Un équipe du Centre Andalou de Biologie du Développement (CABD) et du CSIC a découvert comment évolue l’œil des insectes après avoir analysé deux espèces séparées par 90 millions d’années : la Drosophila melanogaster (mouche du vinaigre) et l’Episyrphus balteatus (mouche du syrphe ceinturé).
Malgré leurs trajectoires évolutives distinctes, elles conservent toutes deux intact un noyau génétique essentiel à la formation de l’œil composé.
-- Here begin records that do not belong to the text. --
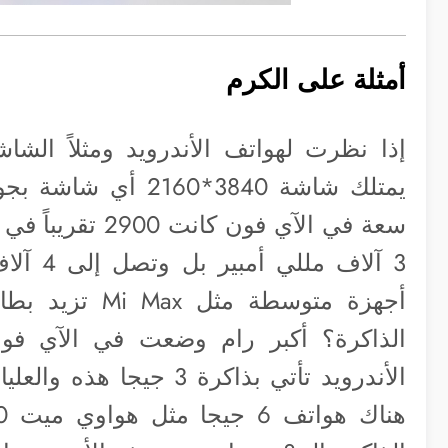
أمثلة على الكرم
سعة في الآي فون 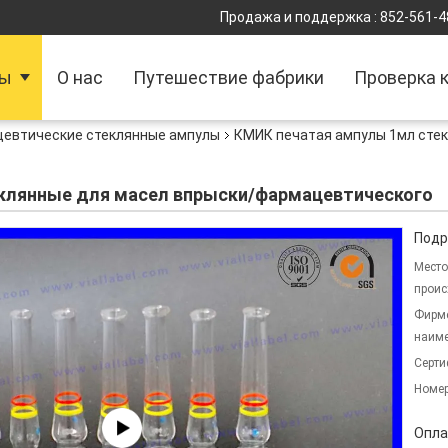
Продажа и поддержка :
852-561-4
ты
О нас
Путешествие фабрики
Проверка 
евтические стеклянные ампулы
КМИК печатая ампулы 1мл стек
клянные для масел впрыски/фармацевтического
Подр
Место
проис
Фирм
наиме
Серти
Номер
Опла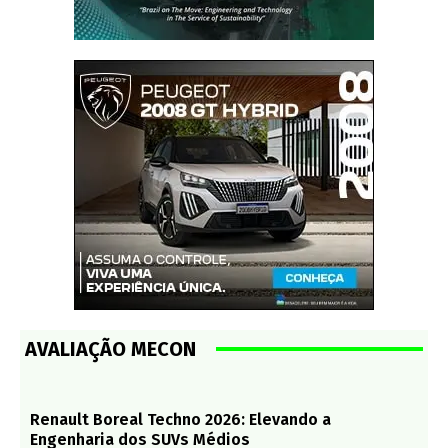
AVALIAÇÃO MECON
Renault Boreal Techno 2026: Elevando a
Engenharia dos SUVs Médios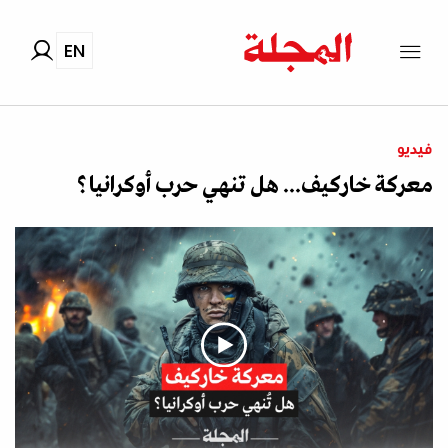
EN
فيديو
معركة خاركيف... هل تنهي حرب أوكرانيا؟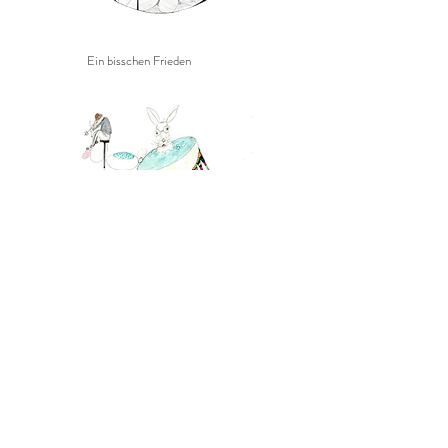
Ein bisschen Frieden
KI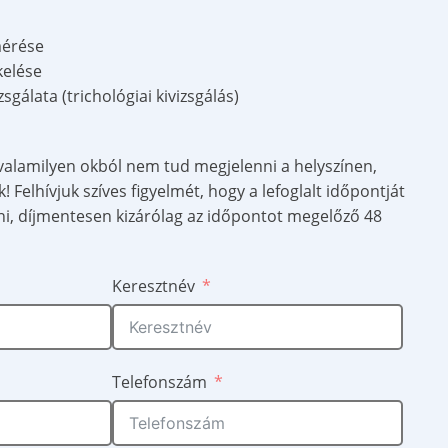
mérése
kelése
sgálata (trichológiai kivizsgálás)
 valamilyen okból nem tud megjelenni a helyszínen,
! Felhívjuk szíves figyelmét, hogy a lefoglalt időpontját
, díjmentesen kizárólag az időpontot megelőző 48
Keresztnév
Telefonszám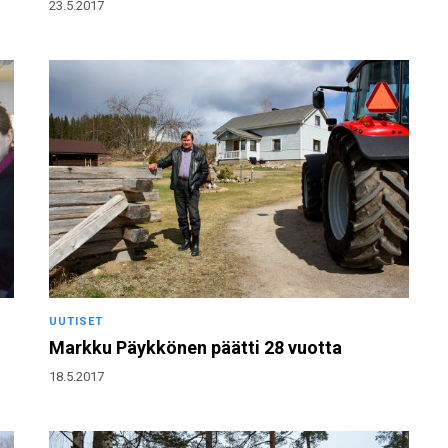
23.5.2017
UUTISET
Markku Päykkönen päätti 28 vuotta
18.5.2017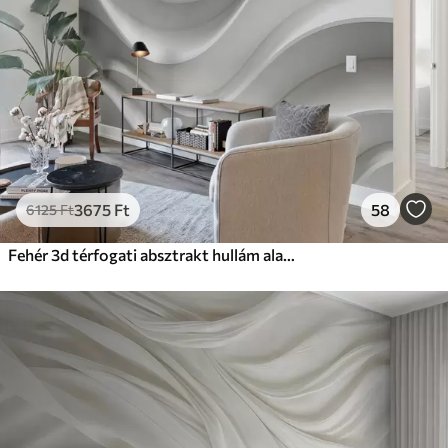
3675
Ft
58
6125
Ft
Fehér 3d térfogati absztrakt hullám alakzat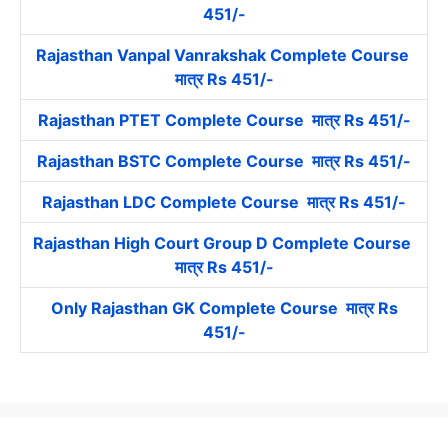
451/-
Rajasthan Vanpal Vanrakshak Complete Course
मात्र Rs 451/-
Rajasthan PTET Complete Course मात्र Rs 451/-
Rajasthan BSTC Complete Course मात्र Rs 451/-
Rajasthan LDC Complete Course मात्र Rs 451/-
Rajasthan High Court Group D Complete Course
मात्र Rs 451/-
Only Rajasthan GK Complete Course मात्र Rs
451/-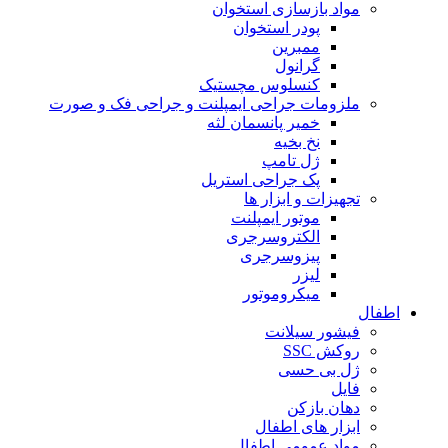
مواد بازسازی استخوان
پودر استخوان
ممبرین
گرانول
کنسلوس مچستیک
ملزومات جراحی ایمپلنت و جراحی فک و صورت
خمیر پانسمان لثه
نخ بخیه
ژل تامپ
پک جراحی استریل
تجهیزات و ابزار ها
موتور ایمپلنت
الکتروسرجری
پیزوسرجری
لیزر
میکروموتور
اطفال
فیشور سیلانت
روکش SSC
ژل بی حسی
فایل
دهان بازکن
ابزار های اطفال
مواد عمومی اطفال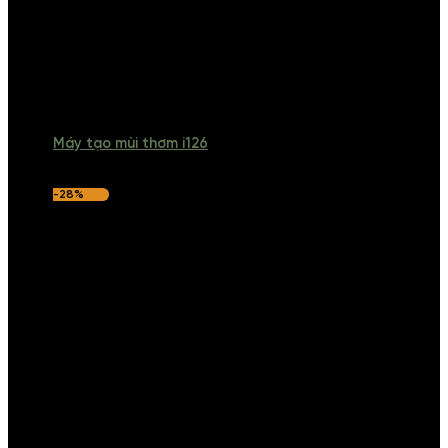
Máy tạo mùi thơm i126
-28%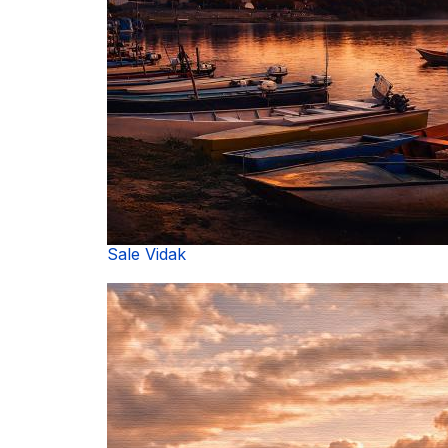
Sale Vidak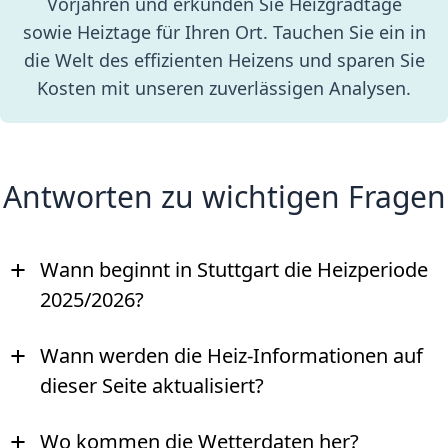
Vorjahren und erkunden Sie Heizgradtage
sowie Heiztage für Ihren Ort. Tauchen Sie ein in
die Welt des effizienten Heizens und sparen Sie
Kosten mit unseren zuverlässigen Analysen.
Antworten zu wichtigen Fragen
+
Wann beginnt in Stuttgart die Heizperiode
2025/2026?
+
Wann werden die Heiz-Informationen auf
dieser Seite aktualisiert?
+
Wo kommen die Wetterdaten her?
Conservation génétique et fluidité régulatrice
L’étude, publiée dans PLOS Genetics, a identifié 106 gènes liés au développement oculaire, parmi lesquels 22 facteurs de transcription qui régulent l’expression d’autres gènes pendant le développement embryonnaire.
- Les gènes principaux restent pratiquement identiques.
- Les mécanismes régulateurs qui contrôlent leur activation ont profondément changé.
- Ce phénomène, appelé fluidité régulatrice, explique comment l’évolution réorganise les réseaux génétiques sans altérer les fonctions essentielles.
Le chercheur Fernando Casares l’a synthétisé : “Les outils pour construire l’œil restent les mêmes, mais les instructions pour les utiliser ont évolué”.
Implications pour la biologie évolutive
La découverte montre que l’évolution ne crée pas toujours de nouvelles structures à partir de zéro, mais peut réutiliser des gènes existants et modifier leurs mécanismes de régulation pour générer des adaptations. Cela explique comment les insectes maintiennent des fonctions sensorielles vitales tout en développant de nouvelles caractéristiques physiques.
La comparaison entre Drosophila et Episyrphus multiplie presque par dix le nombre de gènes connus liés à la vision, élargissant le catalogue disponible pour les recherches futures.

L’œil composé et sa pertinence
L’œil composé est présent chez certains des groupes animaux les plus nombreux de la planète, comme les insectes et les crustacés. Comprendre son évolution permet :
- D’expliquer la diversité biologique et l’énorme variété d’adaptations visuelles.
- De reconstruire les réseaux génétiques responsables du développement oculaire chez différentes espèces.
- De comprendre les règles évolutives qui gouvernent la formation d’organes complexes.
Nouvelles lignes de recherche
Le chercheur Tomás Navarro a souligné que l’étude ouvre des voies pour :
- Analyser l’évolution des organes complexes chez d’autres groupes animaux.
- Comprendre la conservation des processus biologiques fondamentaux partagés par des millions d’espèces.
- Explorer comment l’évolution équilibre innovation et stabilité génétique.
La découverte confirme que l’évolution peut réorganiser les instructions génétiques sans altérer les fonctions essentielles d’un organe.
La conservation de plus de cent gènes pendant 90 millions d’années révèle l’importance de la vision dans la survie des insectes et apporte des clés pour comprendre comment la nature maintient un équilibre délicat entre innovation et continuité.